Benign prostate hyperplasia (BPH) and other disorders can cause mechanical bladder outlet obstruction (BOO). A marker for predicting BOO is determining the weight of the bladder wall. Using probing ultrasound, an ultrasound estimated bladder wall weight (UEBW) might be obtained in a non-invasive way. Existing methods for acquiring UEBW assumes that the bladder is spherically shaped and that the thickness of the bladder wall is relatively constant in near empty to nearly full bladders. Moreover, the existing 2D methods are manually based, utilizing leading edge-to-leading edge of opposing bladder walls laboriously executed upon a series of two-dimensional images, and are fraught with analytical inaccuracies (H. Miyashita, M. Kojima, and T. Miki, “Ultrasonic measurement of bladder weight as a possible predictor of acute urinary retention in men with lower urinary tract symptoms suggestive of benign prostate hyperplasia”, Ultrasound in Medicine and Biology 2002, 28(8): 985-990; M. Oelke, K. Hofner, B. Wiese, V. Gruneweld, and U. Jonas, “Increase in detrusor wall thickness indicates bladder outlet obstruction in men,” World J. of Urology, 2002, 19(6), 443-452; L. Muller, T. Bergstrom, M. Hellstrom, E. Svensson, and B. Jacobson, “Standardized ultrasound method for assessing detrusor muscle thickness in children,” J. Urol., 200, 164: 134-138; and Naya, M. Kojima, H. Honjyo, A. Ochiai, O. Ukimura, and H. Watanabe, “Intraobserver and interobserver variance in the measurement of ultrasound-estimated bladder weight,” Ultrasound in Med. & Biol., 1999, 24(5): 771-773).

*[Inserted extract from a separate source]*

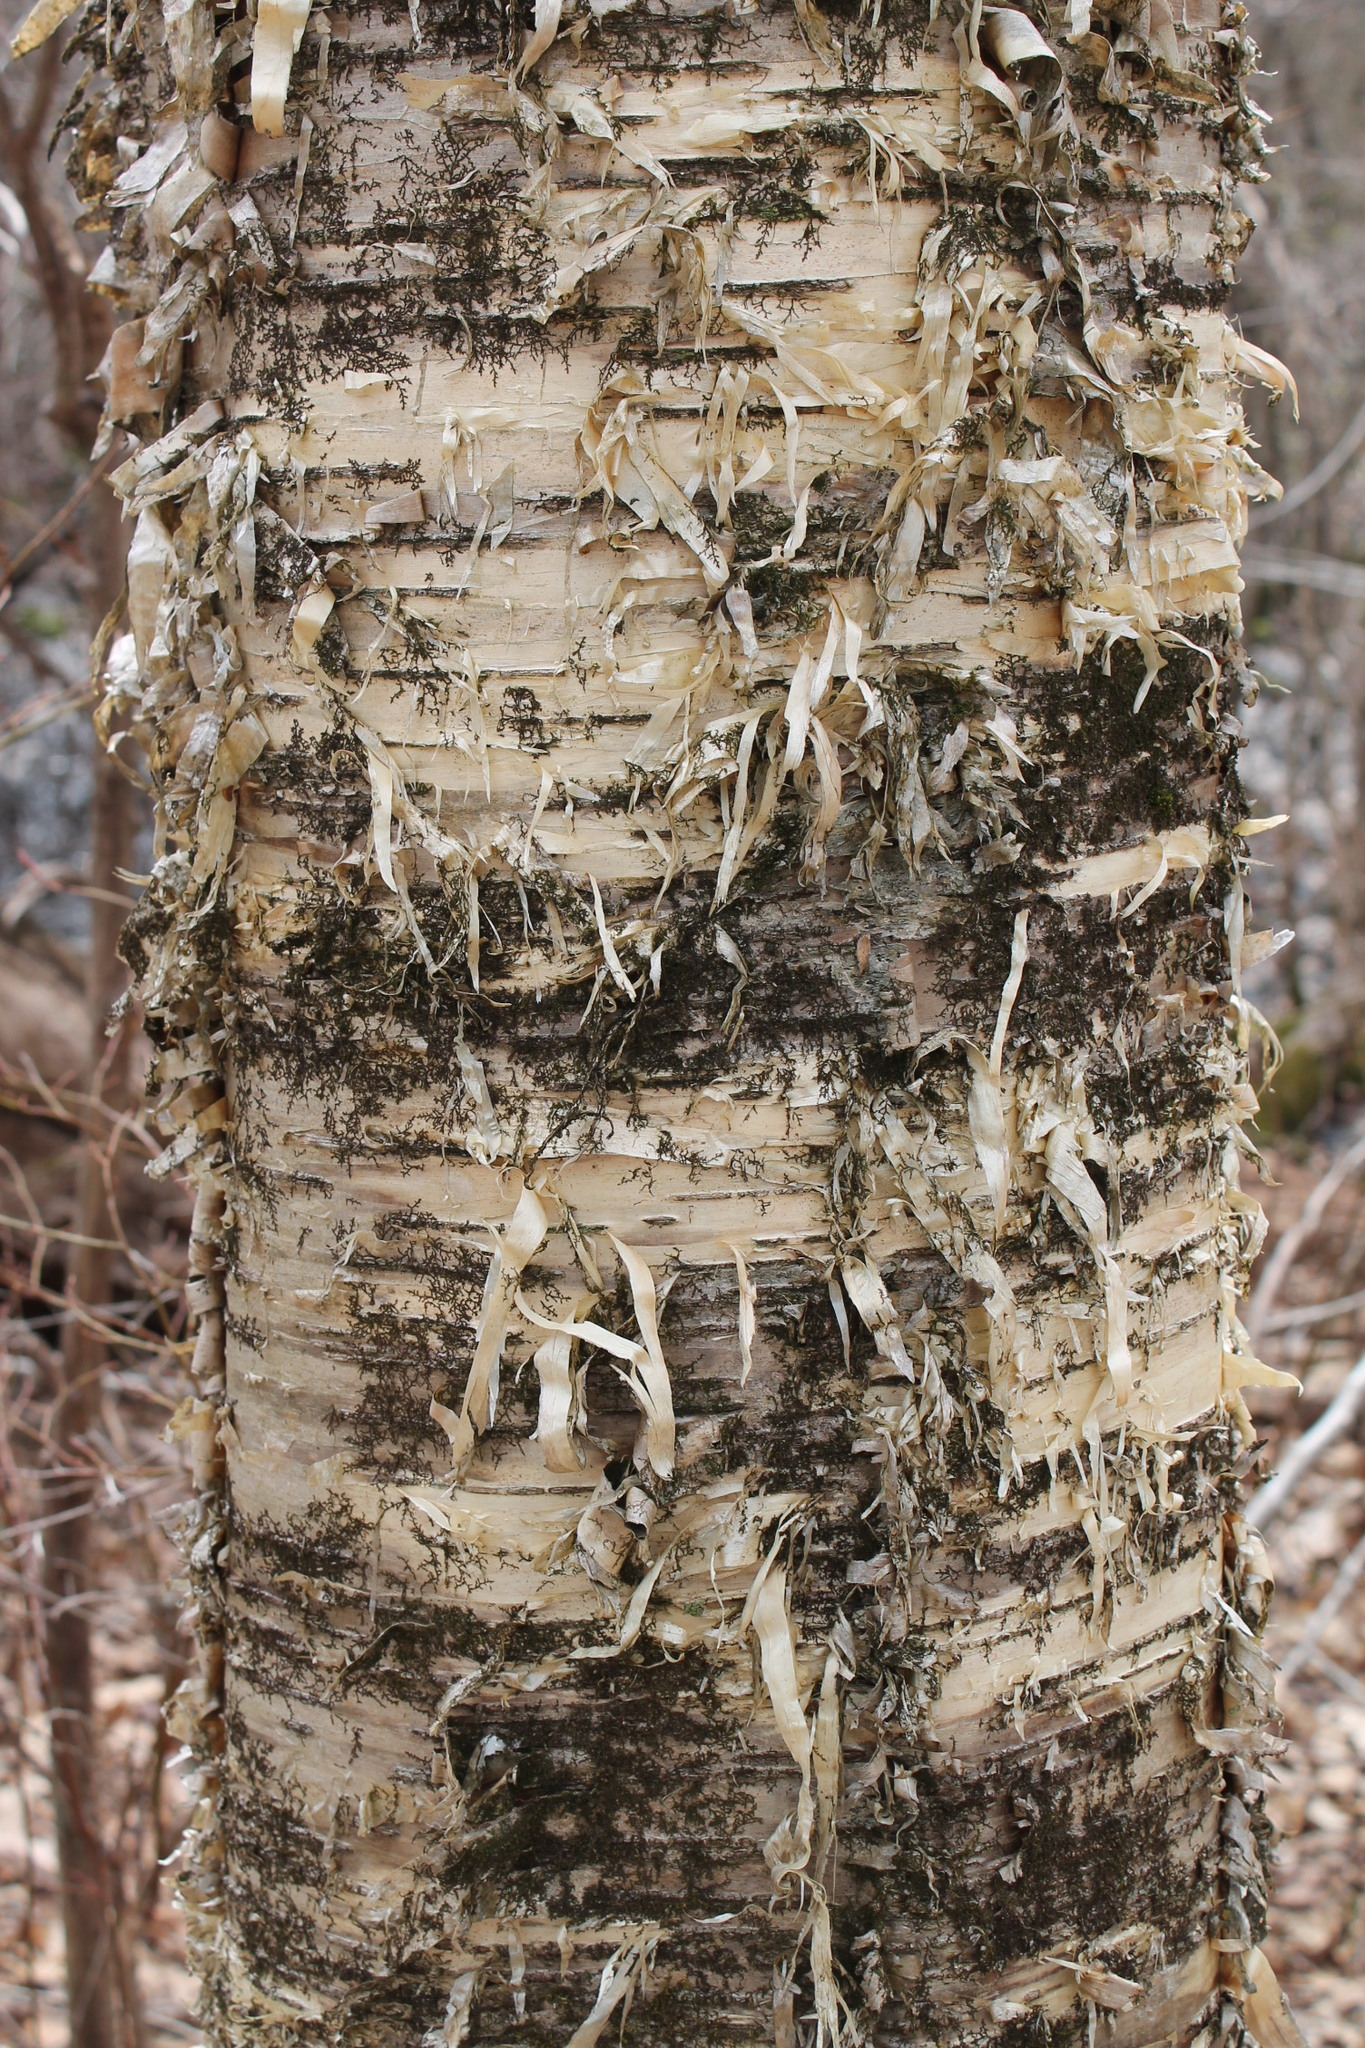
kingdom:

There is a need to accurately and non-invasively determine bladder wall weight by accurately measuring bladder wall volume to avoid incurring the errors invoked by the fixed bladder shape assumptions and those generated by the manual image processing methods of 2D acquired ultrasound images.

The present invention incorporates a three-dimensional ultrasound device to scan a patient\'s bladder. Data collected in the ultrasound scan are presented in an array of 2D scanplanes and in a substantially bas-relief 2D presentation of bladder hemispheres showing the bladder wall. The collected data is analyzed to calculate bladder thickness and mass. Bladder mass information is then used to assess bladder dysfunction.

In accordance with the preferred embodiment of the invention, a microprocessor-based ultrasound apparatus, placed on the exterior of a patient, scans the bladder of the patient in multiple planes with ultrasound pulses, receives reflected echoes along each plane, transforms the echoes to analog signals, converts the analog signals to digital signals, and downloads the digital signals to a computer system.